RealtimeFrame variants

type RealtimeFrame =
  | { type: 'audio'; pcm: Uint8Array; sampleRate: number }
  | { type: 'transcript'; role: 'user' | 'assistant'; text: string; final: boolean }
  | { type: 'tool_call'; callId: string; name: string; arguments: string }
  | { type: 'usage'; inputAudioTokens: number; outputAudioTokens: number }
  | { type: 'error'; code: string; message: string }
  | { type: 'close'; code: number; reason: string };

Example — tool calls

const session = await speko.realtime.connect({
  provider: 'openai',
  model: 'gpt-realtime',
  tools: [
    {
      name: 'get_weather',
      description: 'Current weather for a city.',
      parameters: {
        type: 'object',
        properties: { city: { type: 'string' } },
        required: ['city'],
      },
    },
  ],
});

session.on(async (frame) => {
  if (frame.type === 'tool_call' && frame.name === 'get_weather') {
    const { city } = JSON.parse(frame.arguments);
    const result = await fetchWeather(city);
    session.sendToolResult(frame.callId, result);
  }
});

Transport notes

  • Auth via subprotocol. The WS token is passed as the first WebSocket subprotocol.
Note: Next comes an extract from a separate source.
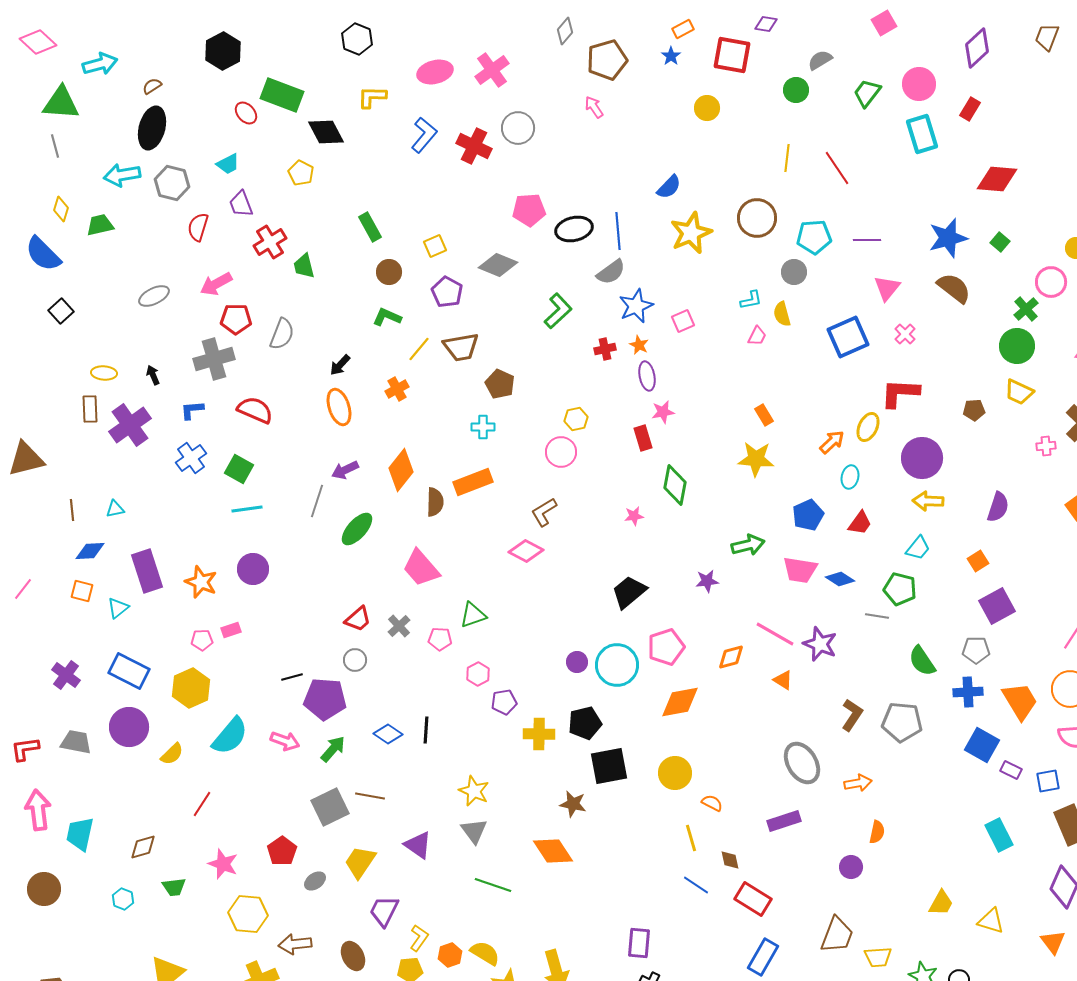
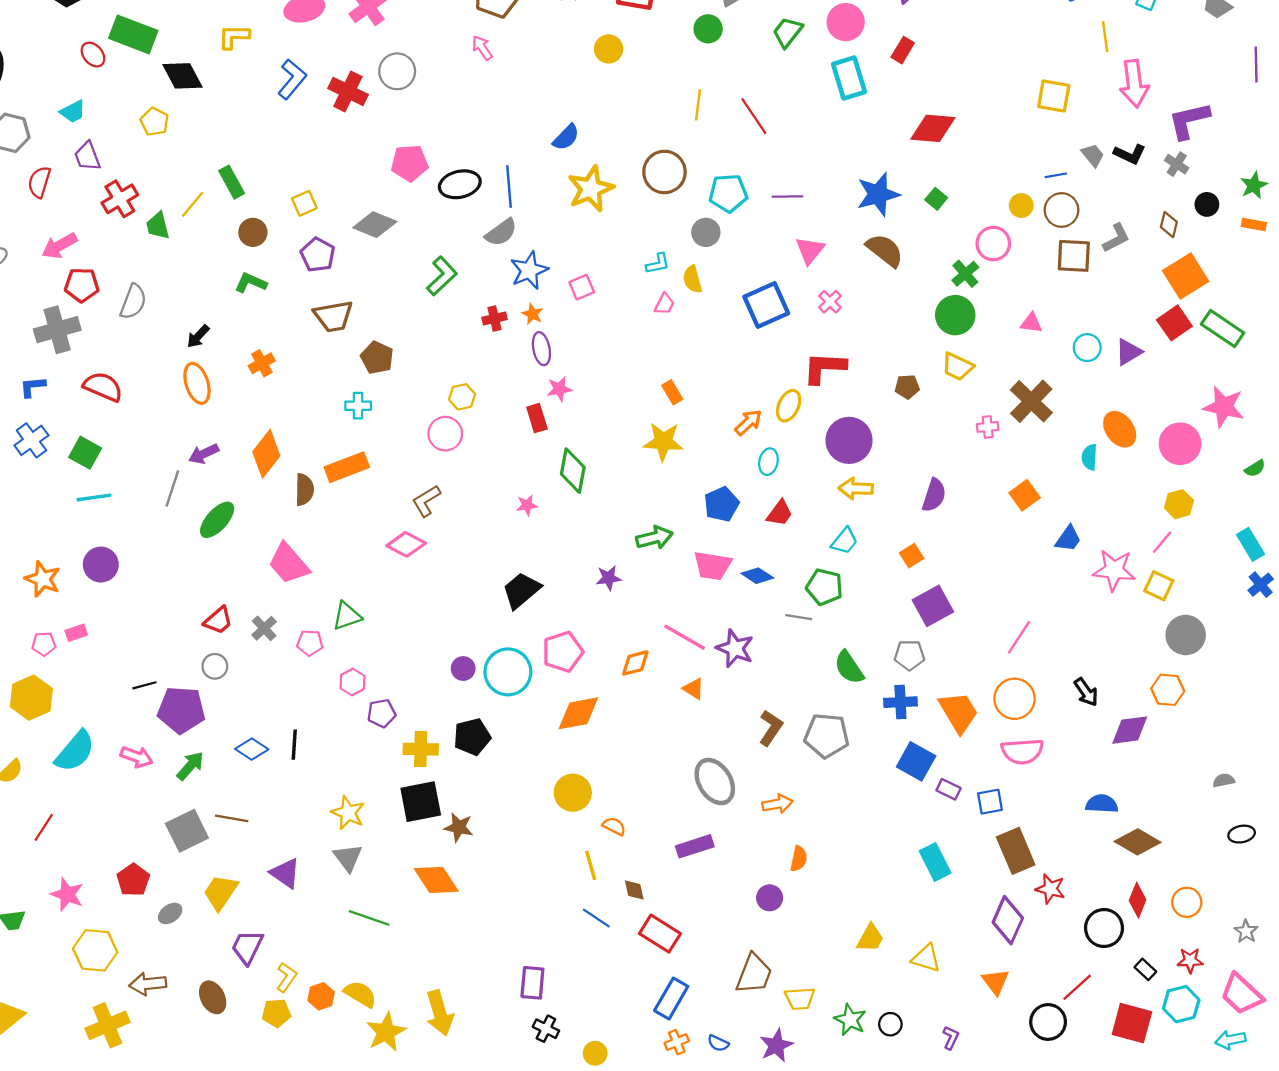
yellow line: (419, 349) -> (192, 204), moved
black square: (609, 766) -> (421, 802), moved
Browsers can’t set headers on new WebSocket(), so subprotocol is the only auth carrier that doesn’t leak through URL params.
  • Binary type. The SDK forces binaryType = 'arraybuffer'; inbound audio arrives as Uint8Array over an ArrayBuffer.
  • Missing PCM. Until you call sendAudio the upstream provider sees no user input. Hook up a Web Audio AudioWorklet capture on the client side, or use @spekoai/client which handles capture for you over LiveKit.